Thank you for your feedback, Dan


----------



## energywise (Aug 8, 2011)

Hi Dan,
Inside storms will do wonders for energy efficiency and noise reduction as long as you double glaze them. We tried building them with single glazing and about all it did was stop the drafts, once you double glaze you have that 7/16" air pocket that will not only make that inside storm window extremely efficient but will reduce noise as well. Drop me a line if I can help, we have built thousands of these and will gladly assist you you any way possible, the hinging issue can be handled too with a little more info. We ship anywhere.
Thanks,
Eugene G.M. 
www.energywisemfg.com


----------



## Grandpa (Jan 28, 2011)

They will do wonders for the hot and cold. I built my son a set when he was in college. He lived in a trailer home and we didn't want to invest any money in the landlord's property so I built a frame and stretched some heavy plastic over them. he slipped them in from the inside and they were great. They didn't open as you requested but they kept the hot and cold out. After a couple of years his friend was sitting on the couch and laid his arm on the back of the couch. When he touched the storm window plastic it shattered. He was shocked and they had a good laugh.


----------



## dan02 (Aug 7, 2011)

Grandpa, the ones I have right know works good for reducing the draft and isolate, but they don't do too much for soundproofing. My very first attempt was to use the thin plastic sheet applied to the frame and stretched with a hair drier.

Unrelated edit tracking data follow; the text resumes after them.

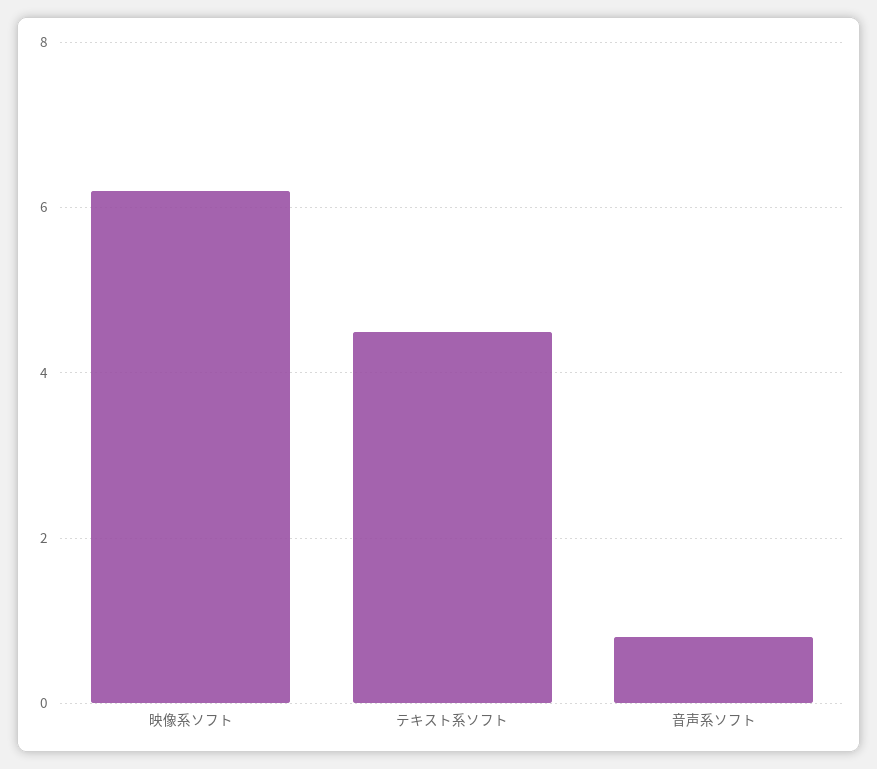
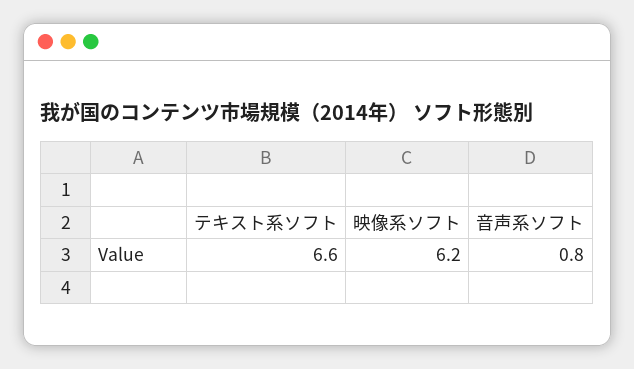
  {
    "映像系ソフト": 6.2,
-   "テキスト系ソフト": 4.5,
+   "テキスト系ソフト": 6.6,
    "音声系ソフト": 0.8
  }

Eugene, I live in Vancouver,Canada so shipping could be quite expensive. I can send you a pdf with the measurements for a quote if it not too much trouble for you.

Thanks, Dan


----------



## energywise (Aug 8, 2011)

Dan, 
Sure, send me the measurments. Maybe we could share the shipping costs 50-50, plus if we do some searching sometimes we can snag a deal on those darn shipping costs. I'll try to give you the best possible deal. I don't need to make much profit, just don't want to loss any money on a sale. Let me know what color frame you would prefer. 
Thanks,
Eugene Mueller
e-mail: [email protected]
563-542-2134


----------



## biglarry (Jan 15, 2011)

I was in my local lumber yard last week an saw a Larson Inside Storm window. I think it is new to the market and I have no idea what the price is.

I have made some interior storm windows in the past out of Plexiglass but I was never happy with the clarity.

You can see these windows at the link below.

http://www.larsondoors.com/stormwindows/products/insiderwindows/

I looked casement window and it looks like the storm can mount inside the screen.


----------



## dan02 (Aug 7, 2011)

Thanks biglarry.


----------